I stare at the photo for a while. I wonder if Mr. Edwards will like this or think it’s just a big disaster.
Because the fact of the matter is, it
does
represent me. I let everyone else’s opinions of me turn me into something else entirely. I became dark, negative, cynical. The big blob on the paper staring back at me, no identity at all.
This photo is me, in all of its ugly, messy glory. If Mr. Edwards doesn’t like it, well, there’s not much I can do about that.
I take out a sheet of photo paper, but I don’t expose anything on it. I want it to be a plain, glossy white sheet of paper.
My clean slate. Because I’m starting over.
I rip out a sheet of notebook paper and scribble down a quick explanation and then paper clip it to my photo and the blank white page and drop it in his box.

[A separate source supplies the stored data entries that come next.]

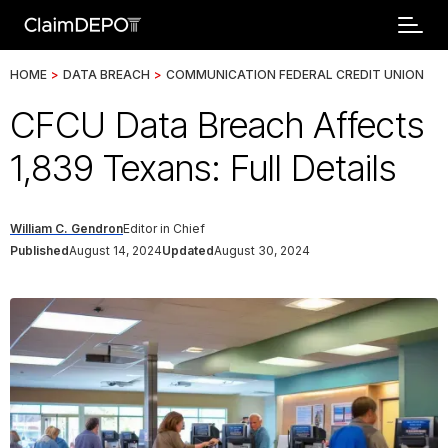
HOME
>
DATA BREACH
>
COMMUNICATION FEDERAL CREDIT UNION
CFCU Data Breach Affects
1,839 Texans: Full Details
William C. Gendron
Editor in Chief
Published
August 14, 2024
Updated
August 30, 2024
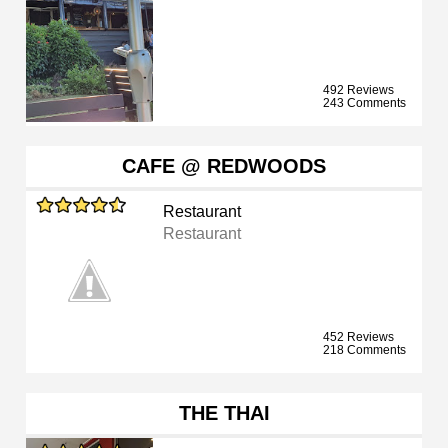
492 Reviews
243 Comments
CAFE @ REDWOODS
Restaurant
Restaurant
452 Reviews
218 Comments
THE THAI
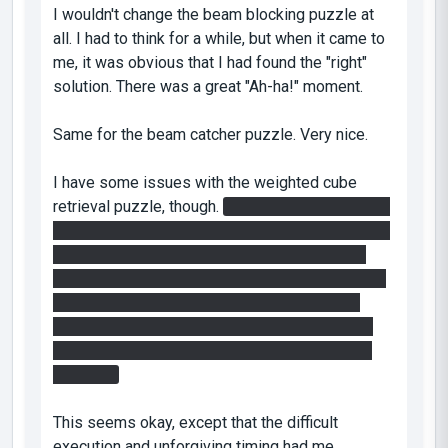
I wouldn't change the beam blocking puzzle at
all. I had to think for a while, but when it came to
me, it was obvious that I had found the "right"
solution. There was a great "Ah-ha!" moment.
Same for the beam catcher puzzle. Very nice.
I have some issues with the weighted cube
retrieval puzzle, though.
I first tried the standard
floor-to-wall "fling" maneuver, pushing the button
while flying out of the wall. I came very close
several times, but I ultimately succeeded with a
different method. I created a ceiling-to-floor
loop, pushed the button in freefall, and quickly
shot an exit portal on the wall, launching me at
the cube.
This seems okay, except that the difficult
execution and unforgiving timing had me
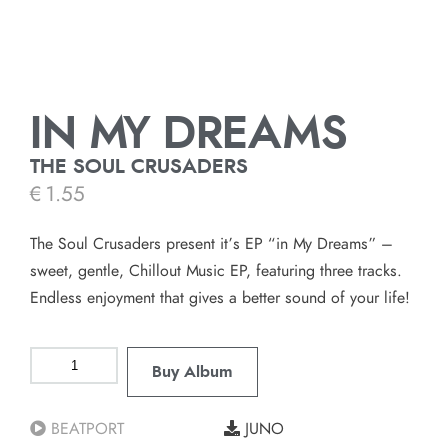
IN MY DREAMS
THE SOUL CRUSADERS
€
1.55
The Soul Crusaders present it’s EP “in My Dreams” –
sweet, gentle, Chillout Music EP, featuring three tracks.
Endless enjoyment that gives a better sound of your life!
Buy Album
BEATPORT
JUNO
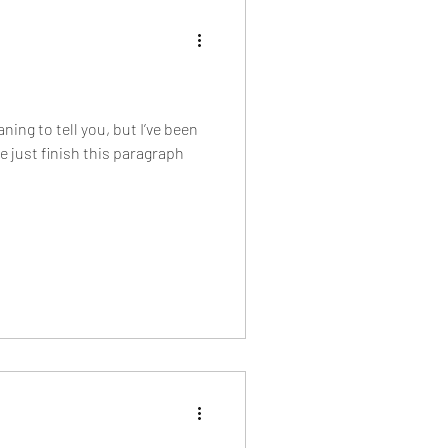
ning to tell you, but I’ve been
 just finish this paragraph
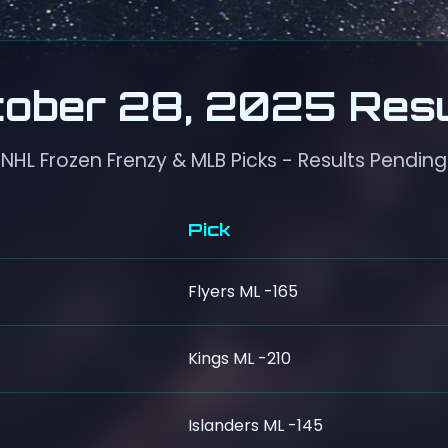
tober 28, 2025 Resu
NHL Frozen Frenzy & MLB Picks - Results Pending
Pick
Flyers ML -165
Kings ML -210
Islanders ML -145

And now, my clean slate begins.
34
AFTER PHOTOGRAPHY,
I trudge up the polished wooden bleachers in the gym. There’s a mandatory pre-homecoming pep rally. I really hate these things and everything they represent, but I’m forcing myself to remain neutral.
Clean slate, clean slate, clean slate.
Kayla McHenry is not going to sit in the stands and bleat at the cheerleaders. Not today. Today, I’m going to sit up here like every other student at EHS, happy that I’m not stuck in class, enjoying a nice Friday afternoon. No matter how many “go team!” cheers I have to shout, I’m going to be just like everyone else.

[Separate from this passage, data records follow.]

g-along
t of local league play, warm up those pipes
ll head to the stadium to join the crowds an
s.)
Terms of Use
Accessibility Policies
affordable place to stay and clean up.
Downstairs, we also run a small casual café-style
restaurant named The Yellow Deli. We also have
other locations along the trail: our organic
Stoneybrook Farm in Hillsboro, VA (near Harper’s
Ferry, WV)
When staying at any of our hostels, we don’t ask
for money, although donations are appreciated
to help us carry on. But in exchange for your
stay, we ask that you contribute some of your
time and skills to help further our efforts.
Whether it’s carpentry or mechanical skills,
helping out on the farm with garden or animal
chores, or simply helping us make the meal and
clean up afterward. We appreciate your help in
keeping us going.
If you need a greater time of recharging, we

Maybe I should have saved my clean slate for Monday, done the whole baby-steps thing. This is more than one giant leap for mankind. This is epic.
Plus, on Monday, all the wishes will be over.
No,
no
, I refuse to put this off.
Clean slate starts now. I swear.
I’m just glad the last two wishes will happen over the weekend. With a little luck they’ll be discreet and I can just hide out in my room, waiting for it all to end. Once they’re gone, I’m going to have to seriously figure out how to get my life back on track and undo the damage they’ve done to everyone around me.
The wooden bleachers creak beneath my feet. Some of my classmates are very clearly avoiding meeting my eyes, because they don’t want me to sit near them. They’re probably hoping I don’t bleat at them. I guess they’re not aware of my clean slate.
I’ve never been so aware of how people see me. Of the fact that I created this image. It’s like a clown painting on their face.
Except a clown can wipe it right off, and people can see the difference. For me, well, I’m going to have to prove it.
If I don’t want to be a spectator in my own life, then I’ve got to change things. And as soon as school is over, I’ll have to find Nicole and maybe we’ll patch up what we have left of a friendship. Or maybe we’ll discover we’re going different ways. But I can’t just
not
talk to her. I have to know what’s going on with her, why she’s become someone else in such a short time. And if in the end, we’re not able to see eye to eye, then fine. But at least I have to clear the air.